Seminars encourage independent study and promote improvements in oral communication, team-work, problem-solving skills and adaptability
Workshops develop communication and presentation skills, handout and powerpoint literacy skills, as well as primary source interpretive analysis, and encourage and facilitate students to locate and use authoritative online learning resources
The surgery invites individual guidance and advice tailored to suit students’ particular needs.
The format of resits will be determined by the Board of Examiners
|Oral Presentation||30||2||M||25||30 min in house group presentation, powerpoint with handout + 20 mins debate/discussion|
|Essay||2||A||75||3,000 words (including footnotes but excluding bibliography)|
Assessment Rationale And Relationship
The exam tests acquisition of a clear general knowledge of the subject plus the ability to think and analyse a problem quickly, to select from and to apply both the general knowledge and detailed knowledge of aspects of the subject to new questions, problem-solving skills, and adaptability, the ability to work unaided, and to write clearly and concisely.
Submitted work tests intended knowledge and skills outcomes, develops key skills in research, reading and writing.
All Erasmus students at Newcastle University are expected to do the same assessment as students registered for a degree.
Study-abroad, non-Erasmus exchange and Loyola students spending semester 1 only are required to finish their assessment while in Newcastle.
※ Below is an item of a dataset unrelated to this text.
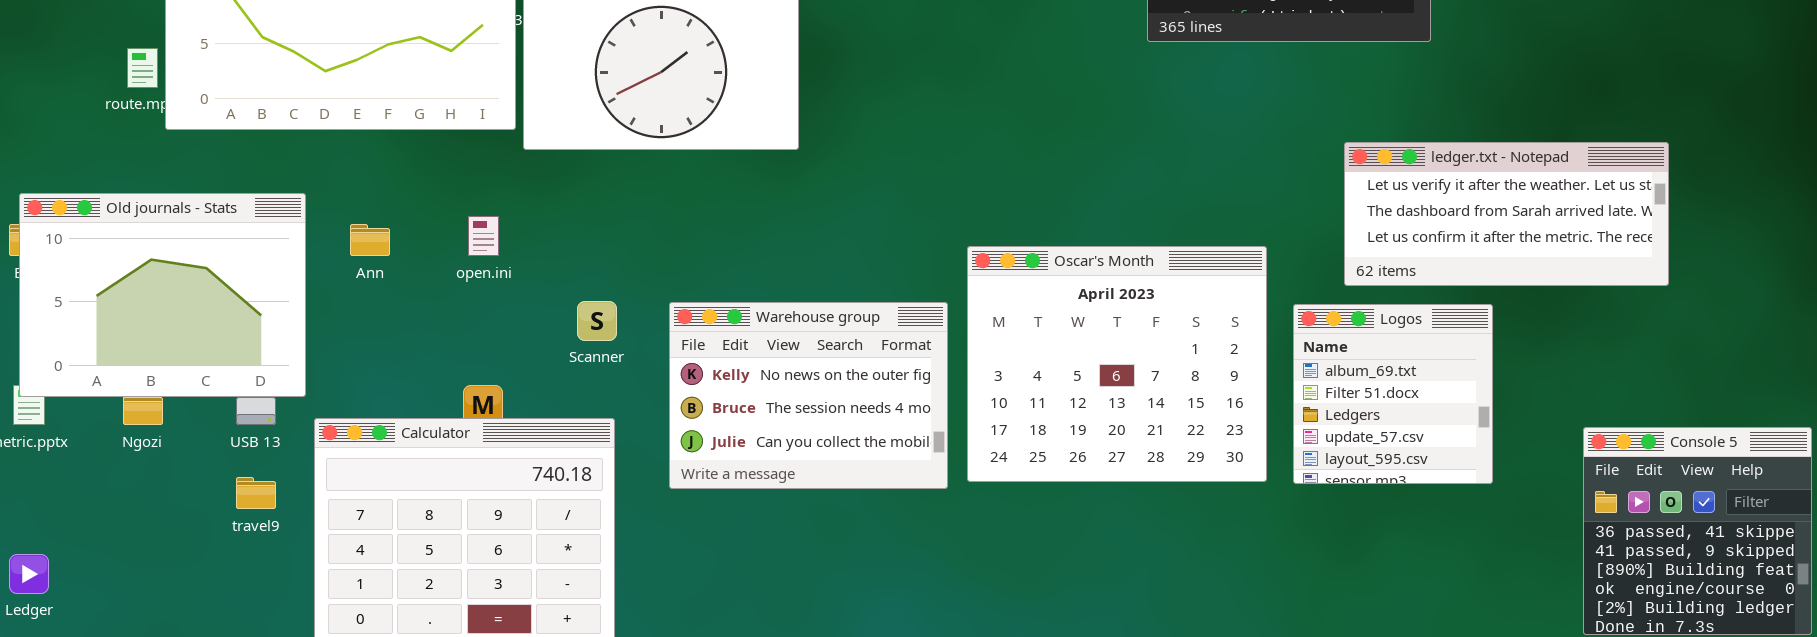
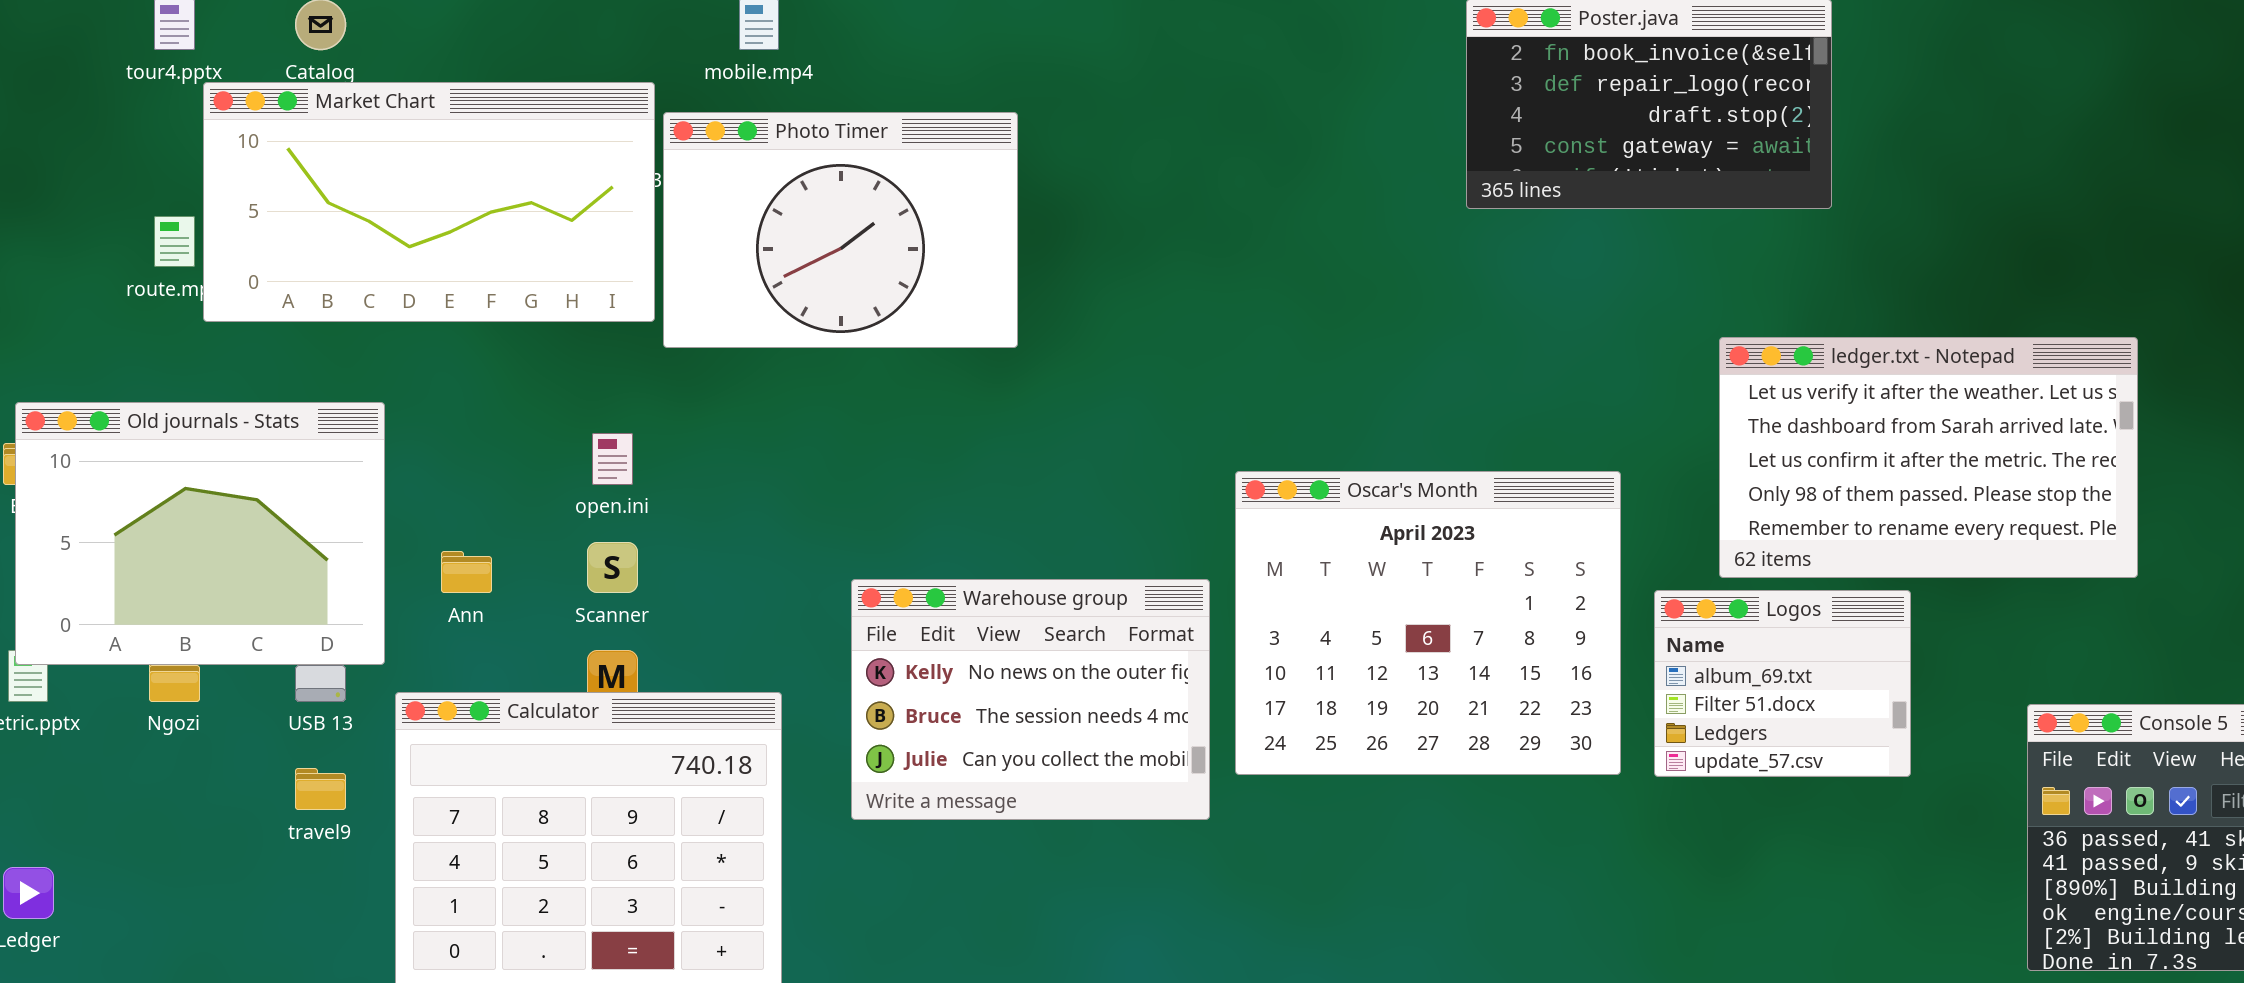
ledger.txt - Notepad: [1344,142,1669,286] -> [1719,337,2138,578], resized
Ann: [350,224,390,256] -> [441,551,492,593], moved
Scanner: [577,301,617,341] -> [587,542,638,593], moved
Warehouse group: [669,302,948,489] -> [851,579,1210,820], moved
Logos: [1293,304,1493,484] -> [1654,590,1911,777], resized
This will take the form of an alternative assessment, as outlined in the formats below:
Modules assessed by Coursework and Exam:
The normal alternative form of assessment for all semester 1 non-EU study abroad students will be one essay in addition to the other coursework assessment (the length of the essay should be adjusted in order to comply with the assessment tariff); to be submitted no later than 12pm Friday of week 12. The essays should be set so as to assure coverage of the course content to date.
Modules assessed by Exam only:
The normal alternative form of assessment for all semester 1 non-EU study abroad students will be two 2,000 word written exercises; to be submitted no later than 12pm Friday of week 12. The essays should be set so as to assure coverage of the course content to date.
Modules assessed by Coursework only:
All semester 1 non-EU study abroad students will be expected to complete the standard assessment for the module; to be submitted no later than 12pm Friday of week 12. The essays should be set so as to assure coverage of the course content to date.
Study-abroad, non-Erasmus exchange and Loyola students spending the whole academic year or semester 2 are required to complete the standard assessment as set out in the MOF under all circumstances.